TEXT PROVIDED ::
#####
Near the water one day, a mammoth hawksbill turtle lay on its back in the sun, gulping helplessly, its eyes streaming salty tears. This was the seafood section. Someone had already purchased a fore-flipper. Shocked by the cruelty, I abandoned thoughts of turtle soup and instead purchased two live kindam, beautiful painted crayfish, for less than a dollar each. Never did I imagine that my meagre field allowance would extend to such luxuries.
Just behind were the meat stalls. There, piled in their dozens, were the smoked bodies of wallabies. The smell of the smoky wood fire was dense, yet was insufficient to deter the clouds of flies which hovered about. I paid my five kina to an old man, blind in one eye and with his shotgun resting behind him, and at one stroke collected my first specimen in New Guinea and solved the riddle of what to curry for tomorrow’s dinner.
Leaving the market that day, I joined an enormous crowd gathered around the entrance of a dingy Chinese trade store. Young and old alike were pressed together, their mouths forming solemn Os as they craned their necks upward. Their faces were filled with amazement. After fighting my way through the crowd I discovered what transfixed them–television had just come to Port Moresby.
The twentieth century appeared to be catching up with New Guinea. But Port Moresby was a long way from Mt Albert Edward. This high, isolated mountain was the place where I hoped to encounter the timeless New Guinea of my dreams. I had not seen the mountain when I first arrived, for smoke from the innumerable dry-season fires had obscured it. It remained hidden until dawn on the very morning I was to fly to its base.
#####
ENTRIES SUPPLIED ::
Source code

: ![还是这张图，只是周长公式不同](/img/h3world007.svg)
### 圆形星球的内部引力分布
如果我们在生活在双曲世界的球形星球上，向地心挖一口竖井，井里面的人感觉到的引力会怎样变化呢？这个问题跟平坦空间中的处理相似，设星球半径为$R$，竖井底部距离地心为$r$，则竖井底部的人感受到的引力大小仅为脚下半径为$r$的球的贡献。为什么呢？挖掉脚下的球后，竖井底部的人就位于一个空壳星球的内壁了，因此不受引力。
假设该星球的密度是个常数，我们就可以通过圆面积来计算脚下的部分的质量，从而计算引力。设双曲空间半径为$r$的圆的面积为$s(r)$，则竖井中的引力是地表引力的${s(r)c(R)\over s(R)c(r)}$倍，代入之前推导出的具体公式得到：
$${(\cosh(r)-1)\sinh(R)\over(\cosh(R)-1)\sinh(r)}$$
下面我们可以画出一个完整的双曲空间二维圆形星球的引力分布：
#####
INSTRUCTIONS TO FOLLOW :: According to the New Guinea passage, why had the narrator not seen Mt Albert Edward when first arriving? Rely only on the New Guinea passage, not on the items.

EXERCISE OUTPUT :: Smoke from the innumerable dry-season fires had obscured the mountain. It stayed hidden until dawn on the morning the narrator was to fly to its base.